Classifications, Ontologies and Standards¶
The Progenetix resource utilizes standardized diagnostic coding systems, with a dedicated move towards hierarchical ontologies. As part of the coding process we have developed and provide several code mapping resources through repositories, the Progenetix website and APIs.
Additionally to diagnostic and other clinical concepts, Progenetix increasingly uses hierarchical terms and concepts for the annotation and querying of technical parameters such as platform technologies. Overall, the Progenetix resource uses a query style based around the Beacon v2 "filters" concept with a CURIE based syntax.
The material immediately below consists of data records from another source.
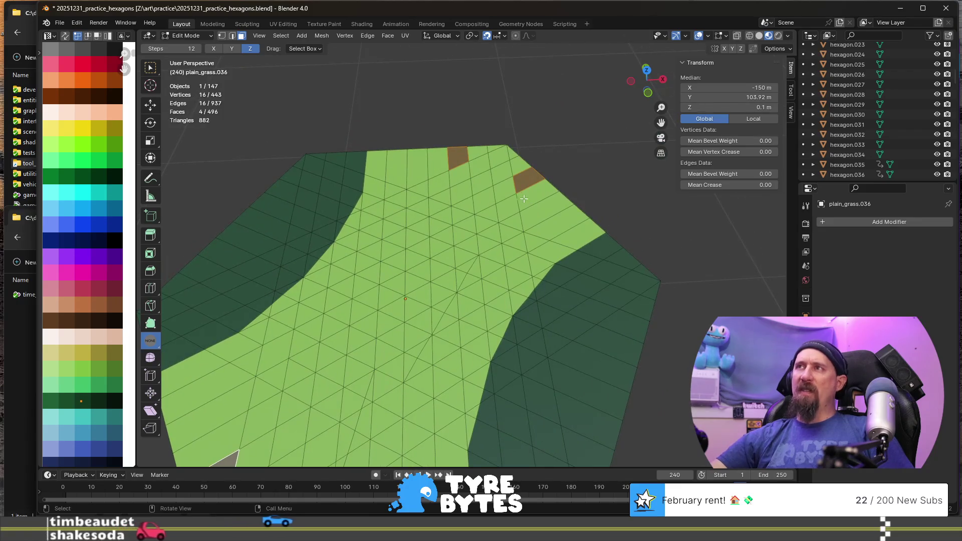
key(k)
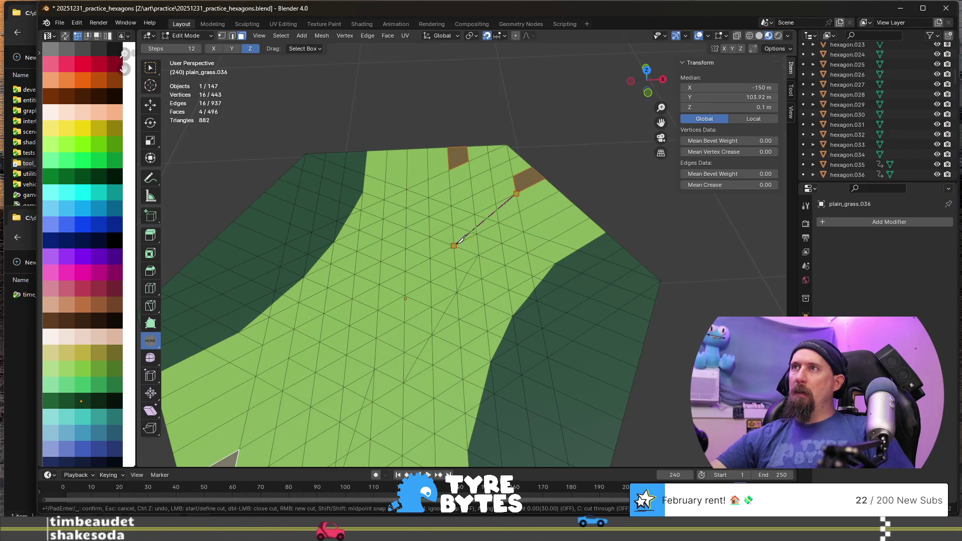
click(454, 245)
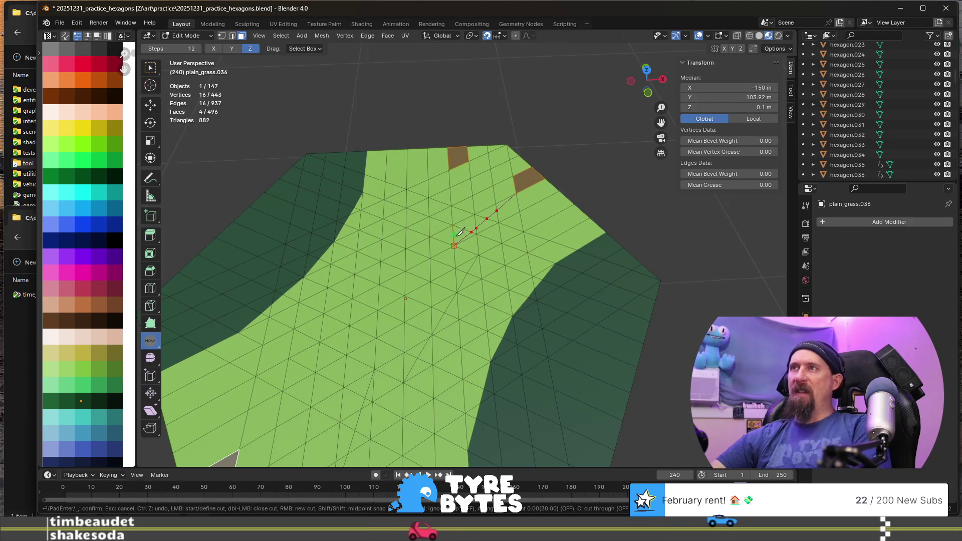
click(376, 369)
key(Return)
Start a knife cut from the lower-left patch, then cancel it unfinished.
shift+middle_drag(394, 402, 473, 284)
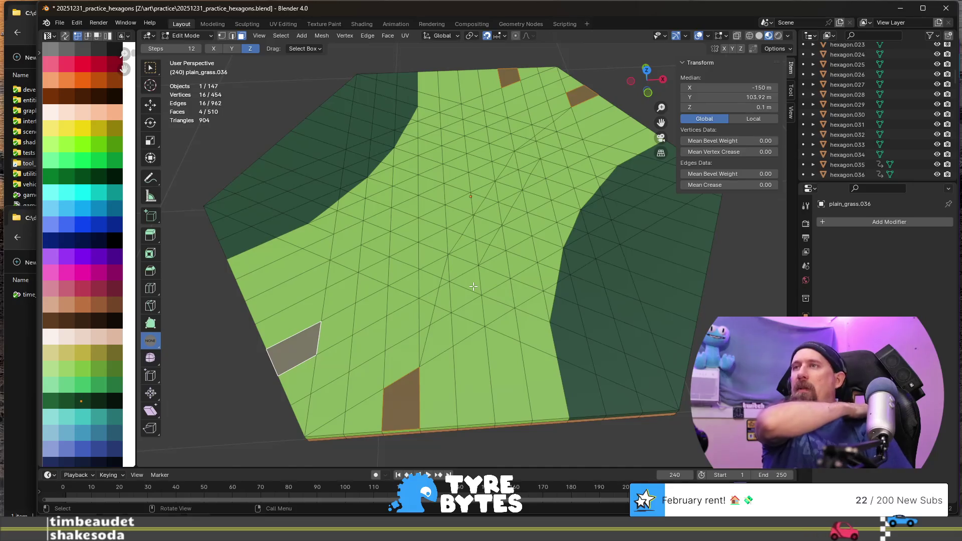
scroll(473, 286, up, 4)
scroll(422, 330, down, 2)
middle_drag(422, 330, 413, 340)
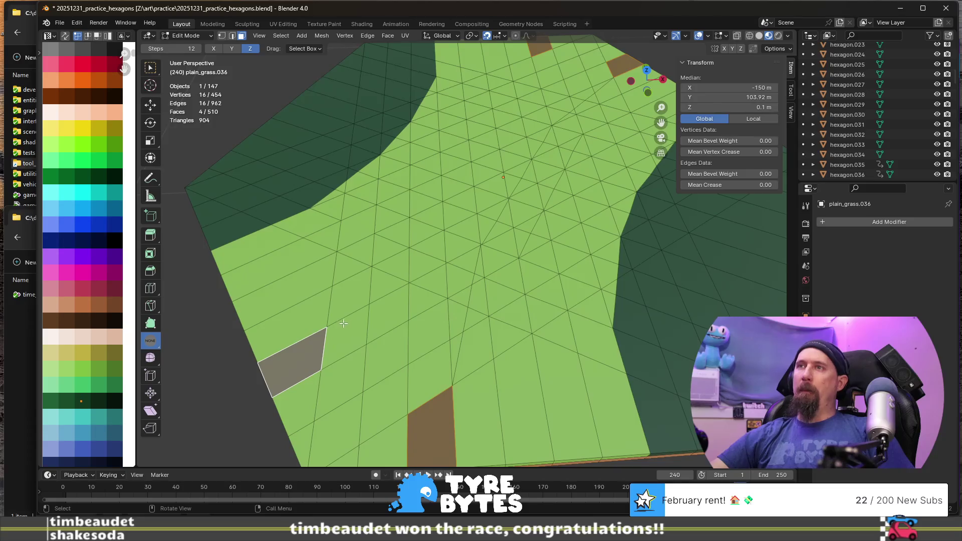
key(k)
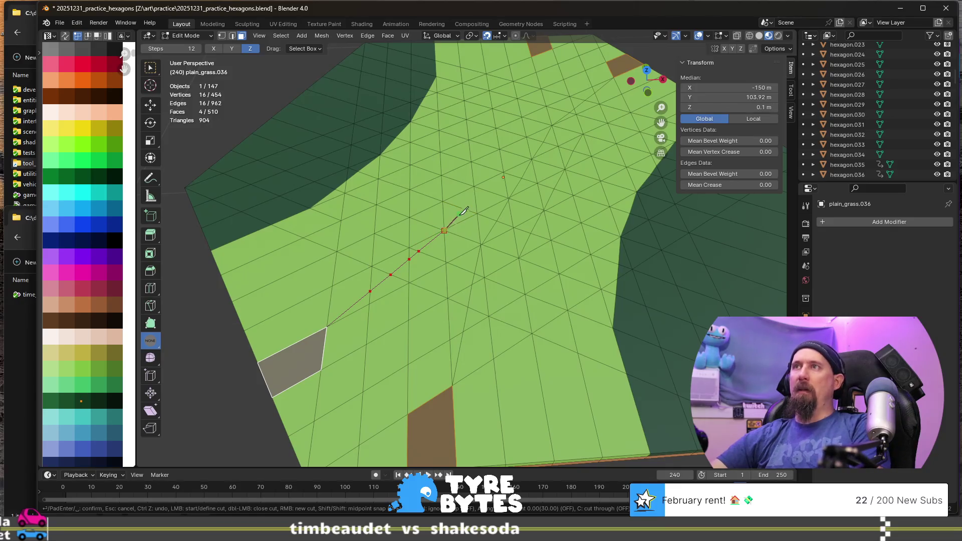
key(Escape)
List of filters recognized by different query endpoints¶
Public Ontologies with CURIE-based syntax¶
CURIE prefix | Code/Ontology | Examples |
---|---|---|
NCIT | NCIt Neoplasm1 | NCIT:C27676 |
HP | HPO2 | HP:0012209 |
PMID | NCBI Pubmed ID | PMID:18810378 |
geo | NCBI Gene Expression Omnibus3 | geo:GPL6801, geo:GSE19399, geo:GSM491153 |
arrayexpress | EBI ArrayExpress4 | arrayexpress:E-MEXP-1008 |
cellosaurus | Cellosaurus - a knowledge resource on cell lines 5 | cellosaurus:CVCL_1650 |
UBERON | Uberon Anatomical Ontology6 | UBERON:0000992 |
cbioportal | cBioPortal9 | cbioportal:msk_impact_2017 |
SO | Sequence Ontology11 | SO:0000704 |
Private filters¶
Since some classifications cannot directly be referenced, and in accordance with the upcoming Beacon v2 concept of "private filters", Progenetix uses additionally a set of structured non-CURIE identifiers.
For terms with a pgx
prefix, the identifiers.org resolver will
Filter prefix / local part | Code/Ontology | Example |
---|---|---|
pgx:icdom-... | ICD-O 37 Morphologies (Progenetix) | pgx:icdom-81703 |
pgx:icdot... | ICD-O 37 Topographies(Progenetix) | pgx:icdot-C04.9 |
TCGA | The Cancer Genome Atlas (Progenetix)8 | TCGA-000002fc-53a0-420e-b2aa-a40a358bba37 |
pgx:cohort-... | Progenetix cohorts 10 | pgx:cohort-arraymap |
Diagnoses, Phenotypes and Histologies¶
NCIt coding of tumor samples¶
- based on NCIt neoplasm core
but now extended based on the whole "neoplasia" subtree of the NCI Thesaurus (
NCIT:C3262
and child terms) - first implementation of NCIt concepts mapping in January 2017, then for a subset of arrayMap samples
- now providing ICD-O 3 <=> NCIt mappings through the ICDOntoologies mapping project with a front-end an API on the website
Current NCIt sample codes¶
ICD coding of tumor samples¶
The Progenetix resource primarily used the coding schemas of the _International Classification of Diseases in Oncology__ (3rd edition; "ICD-O 3"), to classify all biosamples for which experimental data is available. Users can get a list of ICD-O 3 codes in the Progenetix format through Progenetix collations.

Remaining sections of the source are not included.